• [Data for the task]
================================

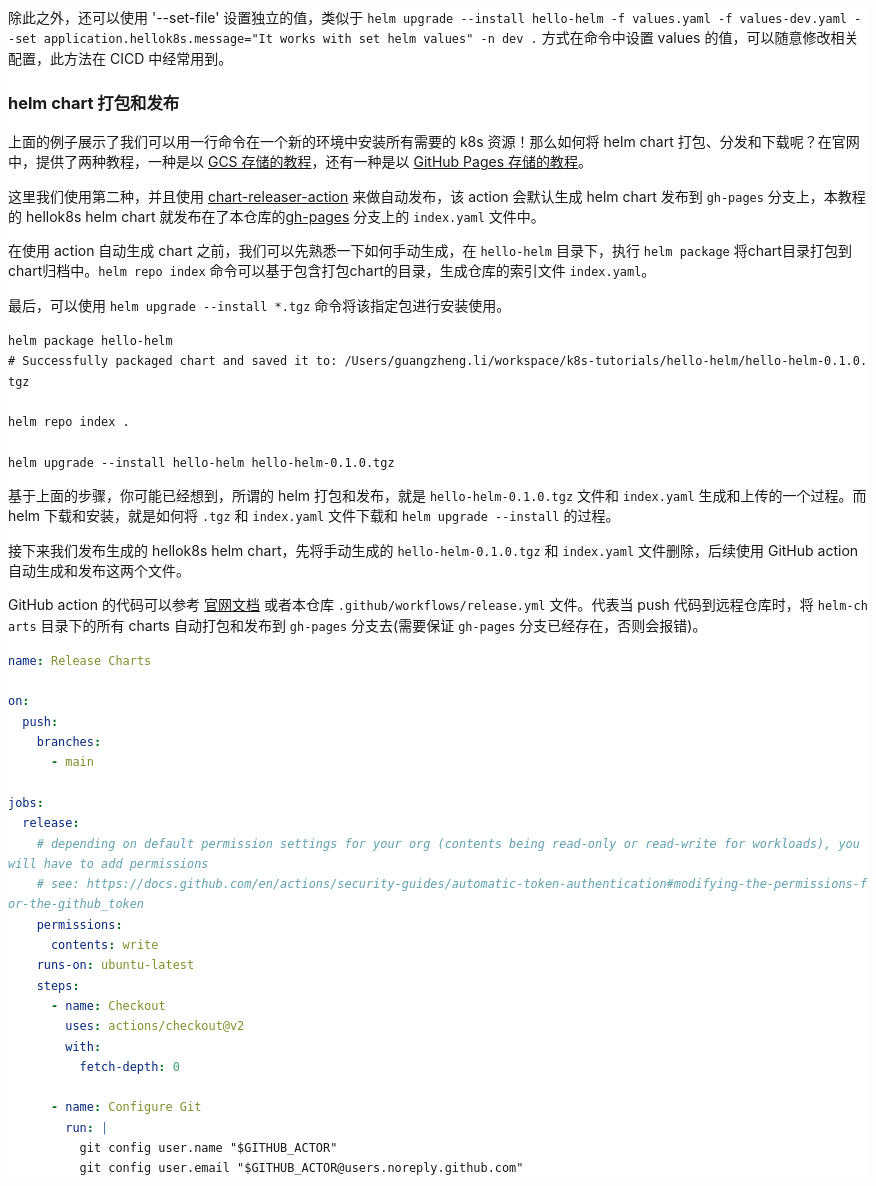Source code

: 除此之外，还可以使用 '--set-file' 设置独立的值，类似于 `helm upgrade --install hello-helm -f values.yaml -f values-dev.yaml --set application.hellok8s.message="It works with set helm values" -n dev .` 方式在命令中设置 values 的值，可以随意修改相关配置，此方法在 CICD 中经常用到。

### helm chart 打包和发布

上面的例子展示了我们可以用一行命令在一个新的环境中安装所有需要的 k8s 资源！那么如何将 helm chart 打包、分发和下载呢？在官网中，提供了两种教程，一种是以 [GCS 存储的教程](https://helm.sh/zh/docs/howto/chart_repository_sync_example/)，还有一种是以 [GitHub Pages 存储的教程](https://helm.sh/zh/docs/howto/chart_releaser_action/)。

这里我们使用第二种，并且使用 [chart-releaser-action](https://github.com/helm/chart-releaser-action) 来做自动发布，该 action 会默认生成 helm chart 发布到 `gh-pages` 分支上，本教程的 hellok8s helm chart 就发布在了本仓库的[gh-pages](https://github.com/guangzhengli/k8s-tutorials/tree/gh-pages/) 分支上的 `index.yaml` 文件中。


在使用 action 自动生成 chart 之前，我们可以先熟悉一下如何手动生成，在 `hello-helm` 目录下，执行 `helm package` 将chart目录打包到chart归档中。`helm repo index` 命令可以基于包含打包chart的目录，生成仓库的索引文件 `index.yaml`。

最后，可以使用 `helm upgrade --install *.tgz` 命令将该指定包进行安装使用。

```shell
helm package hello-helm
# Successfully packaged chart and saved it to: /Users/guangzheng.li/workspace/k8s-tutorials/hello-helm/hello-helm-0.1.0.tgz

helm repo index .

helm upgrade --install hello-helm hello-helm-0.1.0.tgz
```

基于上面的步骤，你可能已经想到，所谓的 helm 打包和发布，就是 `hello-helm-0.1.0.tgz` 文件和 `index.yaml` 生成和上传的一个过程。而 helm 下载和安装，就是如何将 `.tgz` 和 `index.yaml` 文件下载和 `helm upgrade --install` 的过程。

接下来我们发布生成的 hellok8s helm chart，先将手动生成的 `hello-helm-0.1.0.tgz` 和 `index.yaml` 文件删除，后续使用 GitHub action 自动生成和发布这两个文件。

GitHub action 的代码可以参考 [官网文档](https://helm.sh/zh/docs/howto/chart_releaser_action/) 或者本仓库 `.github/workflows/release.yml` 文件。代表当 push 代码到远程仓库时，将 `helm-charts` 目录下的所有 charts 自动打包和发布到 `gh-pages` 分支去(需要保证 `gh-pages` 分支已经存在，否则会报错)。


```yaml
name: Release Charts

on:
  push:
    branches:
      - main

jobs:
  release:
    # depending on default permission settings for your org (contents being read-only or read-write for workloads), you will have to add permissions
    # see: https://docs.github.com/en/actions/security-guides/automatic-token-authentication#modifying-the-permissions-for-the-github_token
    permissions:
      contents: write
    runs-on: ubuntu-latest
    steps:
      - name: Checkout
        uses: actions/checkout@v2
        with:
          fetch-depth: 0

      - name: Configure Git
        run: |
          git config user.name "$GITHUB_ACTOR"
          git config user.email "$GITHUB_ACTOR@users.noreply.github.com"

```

================================

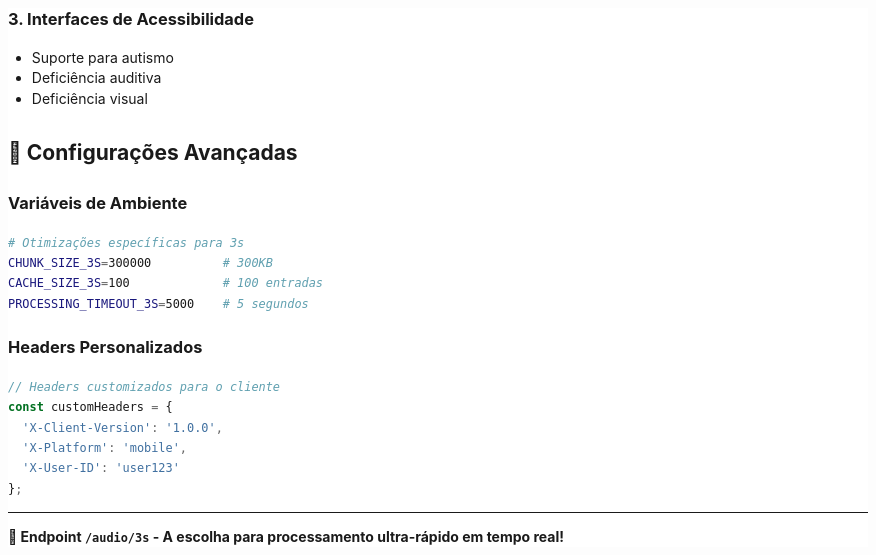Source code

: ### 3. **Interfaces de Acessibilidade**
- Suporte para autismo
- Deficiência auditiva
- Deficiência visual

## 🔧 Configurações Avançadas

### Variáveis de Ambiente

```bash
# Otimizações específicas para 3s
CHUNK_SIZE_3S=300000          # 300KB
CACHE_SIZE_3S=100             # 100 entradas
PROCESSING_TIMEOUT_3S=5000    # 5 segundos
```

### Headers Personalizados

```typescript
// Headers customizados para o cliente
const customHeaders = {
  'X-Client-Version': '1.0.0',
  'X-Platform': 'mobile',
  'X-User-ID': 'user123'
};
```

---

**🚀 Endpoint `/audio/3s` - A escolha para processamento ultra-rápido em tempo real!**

================================

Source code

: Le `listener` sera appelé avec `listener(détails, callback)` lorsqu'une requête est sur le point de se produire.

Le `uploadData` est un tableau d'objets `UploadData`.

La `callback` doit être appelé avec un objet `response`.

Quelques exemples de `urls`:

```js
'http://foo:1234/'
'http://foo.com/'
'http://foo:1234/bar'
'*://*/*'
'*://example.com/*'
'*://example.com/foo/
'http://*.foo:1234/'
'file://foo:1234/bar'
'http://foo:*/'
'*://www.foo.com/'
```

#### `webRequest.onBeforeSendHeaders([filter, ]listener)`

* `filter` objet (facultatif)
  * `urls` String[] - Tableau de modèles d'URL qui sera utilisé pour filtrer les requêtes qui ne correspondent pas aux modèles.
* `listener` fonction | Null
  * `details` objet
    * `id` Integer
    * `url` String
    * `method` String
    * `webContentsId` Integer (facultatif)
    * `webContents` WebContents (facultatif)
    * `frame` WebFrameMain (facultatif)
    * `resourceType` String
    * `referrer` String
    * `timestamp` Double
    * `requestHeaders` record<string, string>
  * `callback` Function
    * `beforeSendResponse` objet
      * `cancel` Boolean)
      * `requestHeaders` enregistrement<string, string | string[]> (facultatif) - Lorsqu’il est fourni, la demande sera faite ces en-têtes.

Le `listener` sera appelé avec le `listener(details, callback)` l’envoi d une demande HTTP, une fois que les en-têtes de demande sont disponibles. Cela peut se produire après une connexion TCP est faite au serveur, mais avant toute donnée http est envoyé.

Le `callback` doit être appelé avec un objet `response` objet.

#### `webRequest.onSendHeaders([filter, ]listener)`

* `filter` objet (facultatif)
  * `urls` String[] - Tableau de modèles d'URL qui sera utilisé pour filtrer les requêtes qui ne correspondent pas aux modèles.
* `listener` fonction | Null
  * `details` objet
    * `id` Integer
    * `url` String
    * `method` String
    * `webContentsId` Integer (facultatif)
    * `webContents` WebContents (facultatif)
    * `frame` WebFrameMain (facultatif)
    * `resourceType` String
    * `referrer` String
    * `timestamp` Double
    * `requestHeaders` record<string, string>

================================

• [What you will do]
Please return every line of the records above that contains the word "sera".

• [Your response]
: Le `listener` sera appelé avec `listener(détails, callback)` lorsqu'une requête est sur le point de se produire.
  * `urls` String[] - Tableau de modèles d'URL qui sera utilisé pour filtrer les requêtes qui ne correspondent pas aux modèles.
      * `requestHeaders` enregistrement<string, string | string[]> (facultatif) - Lorsqu’il est fourni, la demande sera faite ces en-têtes.
Le `listener` sera appelé avec le `listener(details, callback)` l’envoi d une demande HTTP, une fois que les en-têtes de demande sont disponibles. Cela peut se produire après une connexion TCP est faite au serveur, mais avant toute donnée http est envoyé.
  * `urls` String[] - Tableau de modèles d'URL qui sera utilisé pour filtrer les requêtes qui ne correspondent pas aux modèles.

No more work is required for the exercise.